> [What you will do]:
1/ In the forum thread on cheap NLS products, what does jarmilca say is included in the price?
2/ Please quote the forum thread on cheap NLS products from "I wouldn't PM" up to and including "directly (not PM).".

> [Excerpted text]:
# Cheap NLS Products?



## Phantheman (Mar 4, 2012)

does anyone know a store around the GTA or online (preferably free shipping and close distance) that sells cheap or cheaper than normal nls foods?


----------



## Pius (Aug 5, 2011)

Not a store, but try contacting kkamm on pnaquaria.

link to his ad.

http://www.pnaquaria.com/deal/Markh...sts_at_great_prices_Always_in_sto-323930.html


----------



## vaporize (Apr 10, 2006)

Pius said:


> Not a store, but try contacting kkamm on pnaquaria.
> 
> link to his ad.
> 
> http://www.pnaquaria.com/deal/Markh...sts_at_great_prices_Always_in_sto-323930.html


John has it cheaper


----------



## jarmilca (Sep 10, 2009)

We have a large variety of NLS formulas for very good price (HST included) http://angelfins.ca/


----------



## vincel892 (May 23, 2012)

vaporize said:


> John has it cheaper


Who's John? I tried contacting kkamm but he stopped replying.


----------



## vrodolfo (Apr 7, 2011)

I think they are talking about sugarglidder, he's on this forum and he carries NLS at a great price.



vincel892 said:


> Who's John? I tried contacting kkamm but he stopped replying.


----------



## vincel892 (May 23, 2012)

vrodolfo said:


> I think they are talking about sugarglidder, he's on this forum and he carries NLS at a great price.


Thanks a lot.


----------



## vrodolfo (Apr 7, 2011)

Vince,

I wouldn't PM him, he might not respond...he uses a different email address for orders, here's one:

[email protected]

I guess the other method would be to email him directly (not PM).


----------

> [Data records]:
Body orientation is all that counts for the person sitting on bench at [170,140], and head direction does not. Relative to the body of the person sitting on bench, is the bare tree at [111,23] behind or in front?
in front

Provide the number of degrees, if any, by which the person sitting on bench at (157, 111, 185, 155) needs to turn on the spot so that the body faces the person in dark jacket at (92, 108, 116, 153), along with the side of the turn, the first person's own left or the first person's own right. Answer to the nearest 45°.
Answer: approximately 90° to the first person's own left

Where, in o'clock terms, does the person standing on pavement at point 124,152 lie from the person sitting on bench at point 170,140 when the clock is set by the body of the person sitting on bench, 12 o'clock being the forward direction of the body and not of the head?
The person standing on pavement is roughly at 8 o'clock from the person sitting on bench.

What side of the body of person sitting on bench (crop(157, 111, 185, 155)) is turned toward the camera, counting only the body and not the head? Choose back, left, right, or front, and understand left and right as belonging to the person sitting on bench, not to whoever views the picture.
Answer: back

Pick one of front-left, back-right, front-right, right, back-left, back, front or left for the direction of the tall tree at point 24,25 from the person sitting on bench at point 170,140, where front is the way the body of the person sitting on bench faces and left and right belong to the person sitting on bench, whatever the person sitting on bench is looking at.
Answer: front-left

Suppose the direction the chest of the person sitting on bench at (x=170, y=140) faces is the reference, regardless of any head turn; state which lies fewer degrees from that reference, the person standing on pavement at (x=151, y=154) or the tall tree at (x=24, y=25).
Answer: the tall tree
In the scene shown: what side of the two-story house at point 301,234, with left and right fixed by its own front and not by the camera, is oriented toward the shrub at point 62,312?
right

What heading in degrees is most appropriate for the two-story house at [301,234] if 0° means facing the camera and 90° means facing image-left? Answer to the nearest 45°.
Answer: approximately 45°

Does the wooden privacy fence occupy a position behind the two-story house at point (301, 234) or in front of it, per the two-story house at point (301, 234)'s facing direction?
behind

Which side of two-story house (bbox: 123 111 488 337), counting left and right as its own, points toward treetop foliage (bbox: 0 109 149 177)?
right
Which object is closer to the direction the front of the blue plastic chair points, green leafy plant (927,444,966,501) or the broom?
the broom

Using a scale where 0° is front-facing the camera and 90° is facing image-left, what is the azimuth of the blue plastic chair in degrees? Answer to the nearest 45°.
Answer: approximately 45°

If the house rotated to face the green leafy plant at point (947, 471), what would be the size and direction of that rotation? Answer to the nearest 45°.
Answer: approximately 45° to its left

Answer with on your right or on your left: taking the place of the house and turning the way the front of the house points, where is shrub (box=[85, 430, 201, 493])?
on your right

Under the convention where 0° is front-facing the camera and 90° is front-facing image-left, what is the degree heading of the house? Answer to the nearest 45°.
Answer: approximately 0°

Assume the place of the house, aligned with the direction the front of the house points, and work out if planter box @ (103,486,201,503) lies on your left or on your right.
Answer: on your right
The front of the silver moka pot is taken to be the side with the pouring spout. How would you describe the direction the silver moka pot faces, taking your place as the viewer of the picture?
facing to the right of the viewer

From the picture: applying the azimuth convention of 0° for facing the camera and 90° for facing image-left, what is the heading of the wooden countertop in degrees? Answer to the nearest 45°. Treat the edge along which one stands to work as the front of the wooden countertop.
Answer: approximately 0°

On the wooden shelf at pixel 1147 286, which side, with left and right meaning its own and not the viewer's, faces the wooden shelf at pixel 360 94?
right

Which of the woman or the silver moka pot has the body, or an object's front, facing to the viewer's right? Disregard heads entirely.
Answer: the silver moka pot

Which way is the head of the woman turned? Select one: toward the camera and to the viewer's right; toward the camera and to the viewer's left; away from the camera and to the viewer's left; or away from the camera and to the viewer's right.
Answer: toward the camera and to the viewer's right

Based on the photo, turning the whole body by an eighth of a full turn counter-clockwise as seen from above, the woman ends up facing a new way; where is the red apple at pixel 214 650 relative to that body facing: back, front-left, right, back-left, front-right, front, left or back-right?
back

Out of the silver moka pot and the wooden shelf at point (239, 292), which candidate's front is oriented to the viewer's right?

> [Solved problems]:
1/ HST

2/
I wouldn't PM him, he might not respond...he uses a different email address for orders, here's one:

[email protected]

I guess the other method would be to email him directly (not PM).